[Document segment Boundary: Start]

I am using Openvpn on debian 8 by digitalocean and Online.net I am having a very weird problem.

I installed openvpn, it is fine. Then I grab configs from my dropbox and start openvpn, it is still fine. After that I edited 1 of the config and now Openvpn ignoring that config and start without it.

It wasted 1 hour of my time searching cluelessly with no result. The weirder thing is, this problem fixed by rebooting the server. Yeeaaa!!, it is fixed, but I can't afford to reboot the server each time I added or edited any config.

Is there anybody had this problem before? Do you know what might causes it and how to fix it?

I might not found the answer on the search engine because I dont really know how to describe it. Even when I start openvpn manually with a specific edited config, the process will just hang forever. Also log didnt tell anything about it. Openvpn treated those edited config as not exist.

Comments

  • hzrhzr Member

    How are you running it? You have to start the service [email protected] I think

  • @hzr said:
    How are you running it? You have to start the service [email protected] I think

    I know

  • mlimli Member

    You'll have to use "systemctl daemon-reload" to make systemd reload OpenVPN configs

  • @psycholyzern said:

    @hzr said:
    How are you running it? You have to start the service [email protected] I think

    I know

    Wow. I wrote longer than this. Why only "I know" shows up?

[Document segment Boundary: End]
[Dataset excerpts Boundary: Start]

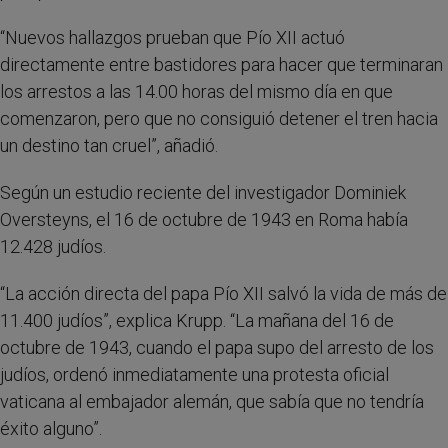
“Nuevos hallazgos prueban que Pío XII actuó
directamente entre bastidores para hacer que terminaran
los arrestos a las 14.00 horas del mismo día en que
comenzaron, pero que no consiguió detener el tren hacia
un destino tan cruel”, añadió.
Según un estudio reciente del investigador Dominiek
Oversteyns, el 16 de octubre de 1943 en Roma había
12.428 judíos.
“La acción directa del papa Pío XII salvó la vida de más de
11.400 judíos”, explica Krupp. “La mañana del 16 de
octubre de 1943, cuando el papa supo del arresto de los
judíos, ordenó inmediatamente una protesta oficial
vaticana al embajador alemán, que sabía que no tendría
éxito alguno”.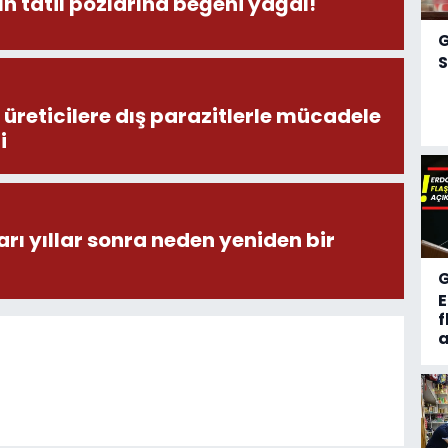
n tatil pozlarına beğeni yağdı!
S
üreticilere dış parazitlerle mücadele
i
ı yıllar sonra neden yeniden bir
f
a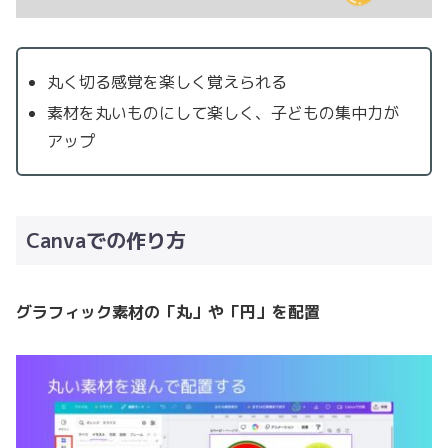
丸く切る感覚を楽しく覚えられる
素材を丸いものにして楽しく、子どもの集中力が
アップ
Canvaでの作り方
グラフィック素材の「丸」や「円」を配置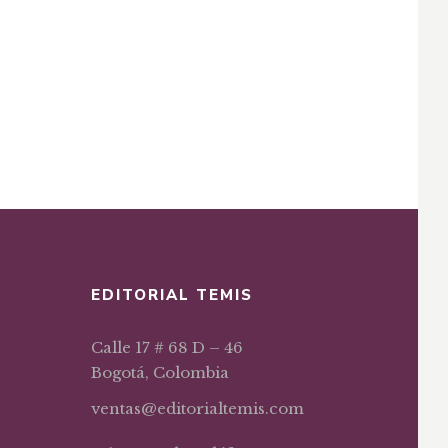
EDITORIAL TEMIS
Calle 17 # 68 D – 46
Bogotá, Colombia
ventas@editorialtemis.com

[Dataset excerpts Boundary: End]
[Dataset excerpts Boundary: Start]

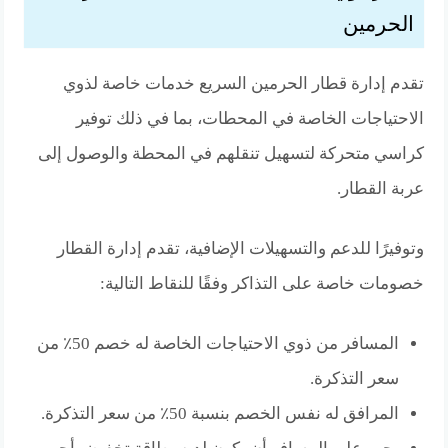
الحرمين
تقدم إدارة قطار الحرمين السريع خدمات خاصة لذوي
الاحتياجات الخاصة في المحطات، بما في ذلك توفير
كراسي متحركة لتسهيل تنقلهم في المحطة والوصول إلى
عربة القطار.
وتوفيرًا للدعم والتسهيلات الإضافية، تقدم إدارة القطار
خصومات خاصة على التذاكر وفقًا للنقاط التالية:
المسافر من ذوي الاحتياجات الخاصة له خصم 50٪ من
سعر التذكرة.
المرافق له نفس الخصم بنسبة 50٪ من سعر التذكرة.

[Dataset excerpts Boundary: End]

• [Task instructions]:
A. Sum up the OpenVPN forum thread in two sentences.
B. Continue the OpenVPN forum thread after its final comment.

• [Answer list]:
A. A user running OpenVPN on Debian 8 found that after editing one config file, OpenVPN ignored it and started without it; rebooting the server fixed this, and starting OpenVPN manually with the edited config made the process hang, with nothing in the log. In the comments, one member asks how OpenVPN is being started, and another says "systemctl daemon-reload" is needed for systemd to reload the OpenVPN configs.

B.
  • @mli said:
    You'll have to use "systemctl daemon-reload" to make systemd reload OpenVPN configs

    So, stopping and starting the openvpn doesnt help?
    Btw, I created debian 7 droplet on DO, at first all went ok, but at some point, the same problem happened. I had to reboot the server to make sure openvpn read those edited configs.

    The weird thing is, if I start openvpn like this openvpn --config 80tcp.conf, it just hanging/freezing and had to CTRL+C to stop it.

  • edited October 2016

    You need to stop and restart the Openvpn after a change in config.

    /etc/init.d/openvpn restart

  • @AlphaNinevps_com said:
    You need to stop and restart the Openvpn after a change in config.

    /etc/init.d/openvpn restart

    Duhh.. I know. The problem is, openvpn wont read any edited config.

  • This looks interesting. Can you double check that the perms on the edited config file are correct/consistent (i.e. readable by whatever openvpn runs as)? Just compare with the other configs that it is reading OK to see if that helps. Also, in case it is in a different directory check that all the parents have appropriate r-x perms so that openvpn can read the file. Of course an easy way to double check is to put a bad config entry and see that openvpn chokes on it. Another option is to run the openvpn process without the --daemon setting to see if anything is happening. Also try the --errors-to-stderr option.

    Also, one other point, since you mentioned the source is dropbox - are there any ACLs or funny business like that which is making openvpn kind of ignore the file?

    I can't think of anything right off the bat but here are some things to check just in case you haven't already done so:

    tun device (or tap as the case may be) perms and can you create it etc.
    --echo (to dump all the options etc.)
    --verb [whatever]
    --test-crypto
    

    There are probably some more useful options in man.

    HTH.

  • mlimli Member

    @psycholyzern said:

    So, stopping and starting the openvpn doesnt help?
    Btw, I created debian 7 droplet on DO, at first all went ok, but at some point, the same problem happened. I had to reboot the server to make sure openvpn read those edited configs.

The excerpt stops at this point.